PDF Translation

argosopentech · October 25, 2023, 10:56pm

Is PDF translation possible? My general experience with PDFs has been that they works well as a document format but trying to edit them is difficult.

argosopentech · October 25, 2023, 10:57pm

pierotofy · October 26, 2023, 1:34am

Yeah I think you could by using PyPDF2.

hu-man · March 8, 2025, 11:14pm

TL;DR: any update? Roadblocks?

I’m just trying to understand, do the selfhost open source devs who make & use this to translate .txt, .odt, .odp, .docx?!, .pptx?!, .epub, .html, DO THEY USE GOOGLE TRANSLATE FOR THEIR PDFS? For all these years? Or what?

Sorry to vent but I’m rigging my own pdf to odt/epub to pdf converter just to be able to translate my private pdf docs offline, libretranslate being the only offline doc translator which supports more than a handful of languages…

How are you supporting ppt but not pdf? It’s the most irrational contrast, we all use pdf’s, and you out here doing docx and ppts…

pierotofy · March 9, 2025, 7:07am

LibreTranslate is open source software; I understand you want PDF support, but none has had time to work on this feature yet.

If PDF support is important to you, you could either contribute a pull request, or offer to sponsor its development.

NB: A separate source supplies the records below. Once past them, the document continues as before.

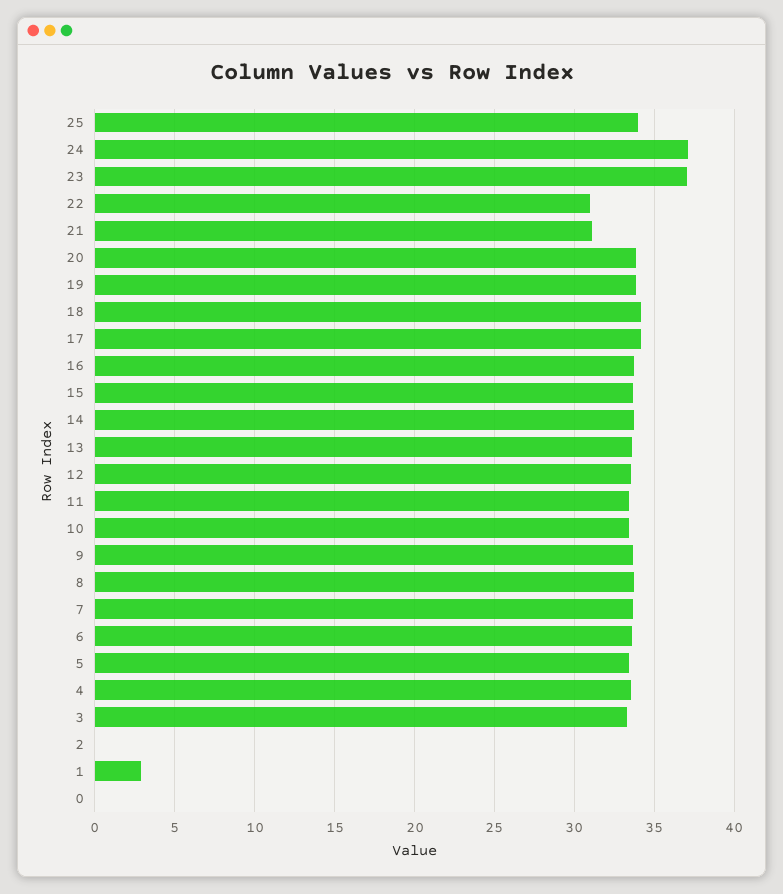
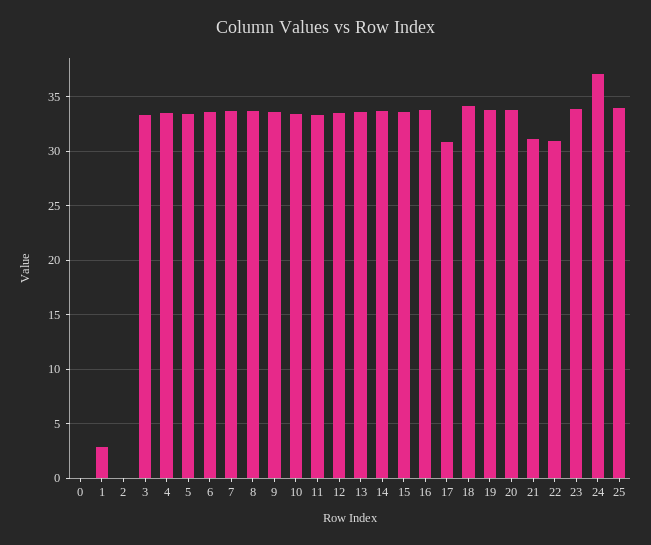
  {
    "25": 34,
    "24": 37,
-   "23": 37,
+   "23": 34,
    "22": 31,
    "21": 31,
    "20": 34,
    "19": 34,
    "18": 34,
-   "17": 34,
+   "17": 31,
    "16": 34,
    "15": 33.5,
    "14": 34,
    "13": 33.5,
    "12": 33.5,
    "11": 33.5,
    "10": 33.5,
    "9": 33.5,
    "8": 34,
    "7": 33.5,
    "6": 33.5,
    "5": 33.5,
    "4": 33.5,
    "3": 33.5,
    "2": 0,
    "1": 3,
    "0": 0
  }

argosopentech · March 9, 2025, 9:48pm

Like @pierotofy said this is open source software. And you’re not paying us anything to use it. Most of the people working on it are volunteers. You’re welcome to submit a pull request to add support for PDF translation yourself.

PDF is a more difficult format to parse than ppts and docx. That’s why we currently support ppts and not PDF.

hu-man · March 10, 2025, 1:05pm

I can convert a pdf to epub preserving style, translate it with your software, then convert it back to pdf. But ‘no pdfs because ppts are easier’.

Zero talk about pdfs for 3 years. I would contribute if I saw any kind of acknowledgement and encouragement of this critical need.

So the devs working on this, for years, are translating their private/company pdfs, with google translate.

Sorry for being a ‘nuisance’ & Bye.

PS: This thread sorely called for -dev talk- not -mod talk-. Read the product vibes.

ArtanisTheOne · March 10, 2025, 2:32pm

Argos Translate’s main function is translating input, the provided formats are given to you because they are straightforward to implement and is easily beneficial to users without much maintaining demand. PDFs are messy, all over the place, and just not straight-forward to develop around.

pierotofy · March 10, 2025, 3:22pm

Again, you are welcome to contribute a pull request as we’d love to add support for PDFs. As others have mentioned, you’ll find it’s not as straightforward as you might think it is.

NicoLe · April 5, 2025, 2:49pm

We’ve been adding pdf support to our app (which is a parallel project to LT) because it was highly requested, but so far the feature is very basic and quite destructive in terms of layout (many tags switching upon translation) and even sometimes text coherence (when scanning multiple columns).
I’m going to dive into it later this spring but i don’t know how long it’ll take to get something decent in and out.
Currently, we’re working on other features to process multilingual text or audio inputs properly.